Wat is er aan de hand? De Geschillencommissie van het Kifid behandelde vorige week twee zaken tegen Direktbank. Daarin was sprake van een voor 14 juli 2016 gesloten hypotheek. De consumenten wilden die tussentijds wijzigen na die datum. Kifid stelde vast dat er getoetst moest worden aan de regels die golden voor 14 juli 2016.
Verwarring
Dat leidde tot verwarring, onder andere in de reacties op am:web. Had de AFM immers niet bepaald dat de regels zouden gelden voor zowel nieuwe als ouder hypotheken? In een blog op de eigen site schreef Jeroen Wolfsen van Moneywise over dit verschil van inzicht tussen Kifid en AFM en het nadeel dat dit voor klanten zou kunnen betekenen. Later lichtte hij dat toe bij BNR.
Civiel recht
Maar van verschil van inzicht is geen sprake, zegt zowel Kifid als AFM. “Een hypotheekovereenkomst valt onder het civiel recht”, legt Kifid-woordvoerder Marie-Christine Reusken uit. “In het Burgerlijk Wetboek staat dat je tussentijds de spelregels van een afgesloten overeenkomst niet kunt wijzigen. Wij toetsen daaraan en zien dat naar die regels is gehandeld. Daarnaast geven we aan dat als getoetst zou zijn aan de AFM-leidraad, de bank zich ook aan de regels heeft gehouden. Maar onze juridische grond is het civiel recht. De AFM-leidraad is administratief recht.”
Geen tegenstelling
“Er is geen tegenstelling, de regels waarop de AFM toeziet gaan verder”, bevestigt AFM-woordvoerder Nicole Reijnen. “Wij hebben bevoegdheden gekregen om aan te geven wat een hypotheekverstrekker maximaal in rekening mag brengen bij een vervroegde aflossing. Die berekening geldt bij hypotheken van zowel voor als na de ingangsdatum van de wetgeving. Hypotheekverstrekkers hebben ook gezegd dat ze zich daaraan zullen houden. In de uitspraken van Kifid was de opmerking over die datum ook niet meer dan een zijnotitie. Het was niet de kern van het probleem.”
Leidraad omarmd
Dringt zich wel de vraag op hoe de Geschillencommissie zou oordelen als een bank zich niet aan de AFM-leidraad heeft gehouden, maar wel aan het civiel recht. “Dat is een als-danredenering die ik nu nog niet kan invullen”, zegt Reusken, die vermoedt dat dit in de praktijk nauwelijks zal voorkomen.
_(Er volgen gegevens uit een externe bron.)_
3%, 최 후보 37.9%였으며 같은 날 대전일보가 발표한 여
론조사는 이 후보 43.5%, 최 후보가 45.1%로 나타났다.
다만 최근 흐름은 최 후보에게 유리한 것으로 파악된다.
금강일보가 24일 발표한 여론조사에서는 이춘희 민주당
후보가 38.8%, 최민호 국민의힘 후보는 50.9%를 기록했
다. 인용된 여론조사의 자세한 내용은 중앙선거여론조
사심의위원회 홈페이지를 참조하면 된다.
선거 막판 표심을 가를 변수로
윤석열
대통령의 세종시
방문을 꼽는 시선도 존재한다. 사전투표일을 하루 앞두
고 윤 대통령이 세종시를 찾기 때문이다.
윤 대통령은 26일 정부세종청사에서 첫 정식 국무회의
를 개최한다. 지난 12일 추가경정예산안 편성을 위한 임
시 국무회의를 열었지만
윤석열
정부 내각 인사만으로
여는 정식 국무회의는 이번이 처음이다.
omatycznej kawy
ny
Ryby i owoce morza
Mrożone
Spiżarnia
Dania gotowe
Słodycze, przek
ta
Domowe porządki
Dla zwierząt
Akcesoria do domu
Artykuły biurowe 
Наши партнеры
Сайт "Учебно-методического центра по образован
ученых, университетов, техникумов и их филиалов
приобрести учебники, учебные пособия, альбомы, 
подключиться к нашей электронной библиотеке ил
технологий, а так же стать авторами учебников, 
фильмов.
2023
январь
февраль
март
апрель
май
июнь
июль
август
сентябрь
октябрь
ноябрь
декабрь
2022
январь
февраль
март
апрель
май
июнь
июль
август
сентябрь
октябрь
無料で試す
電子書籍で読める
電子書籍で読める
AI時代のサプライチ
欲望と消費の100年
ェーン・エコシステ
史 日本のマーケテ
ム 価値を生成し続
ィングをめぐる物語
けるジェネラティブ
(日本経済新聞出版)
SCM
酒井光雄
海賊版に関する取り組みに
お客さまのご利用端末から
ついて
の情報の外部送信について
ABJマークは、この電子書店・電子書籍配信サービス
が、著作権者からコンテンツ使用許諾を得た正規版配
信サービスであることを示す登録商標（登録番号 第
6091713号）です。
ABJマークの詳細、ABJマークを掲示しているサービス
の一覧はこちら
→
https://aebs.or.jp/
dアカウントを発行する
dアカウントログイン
Dat benadrukt ook Reijnen. “Het komt vaker voor dat als iemand naar de burgerlijke rechter stapt, er andere regels gelden. Maar deze casus zal niet voorkomen, want dan riskeren verstrekkers een boete of een aanwijzing. Ze hebben verklaard te leidraad te volgen. Consumenten kunnen met die leidraad in de hand ook naar hun geldverstrekker stappen om te zeggen dat ze duidelijkheid willen over de boeteberekening.”
Geen schade
Tot nadeel voor consumenten zal het dus niet leiden als hypotheekverstrekkers zich houden aan de regels van de toezichthouder, zegt Reijnen. In de twee zaken tegen Direktbank besloten beide consumenten overigens om het rentecontract uiteindelijk niet open te breken. Er is dus uiteindelijk geen boeterente berekend en de twee klanten hebben geen schade geleden.
Reijnen laat weten dat de AFM momenteel de naleving van de regels onderzoekt bij vijftien aanbieders.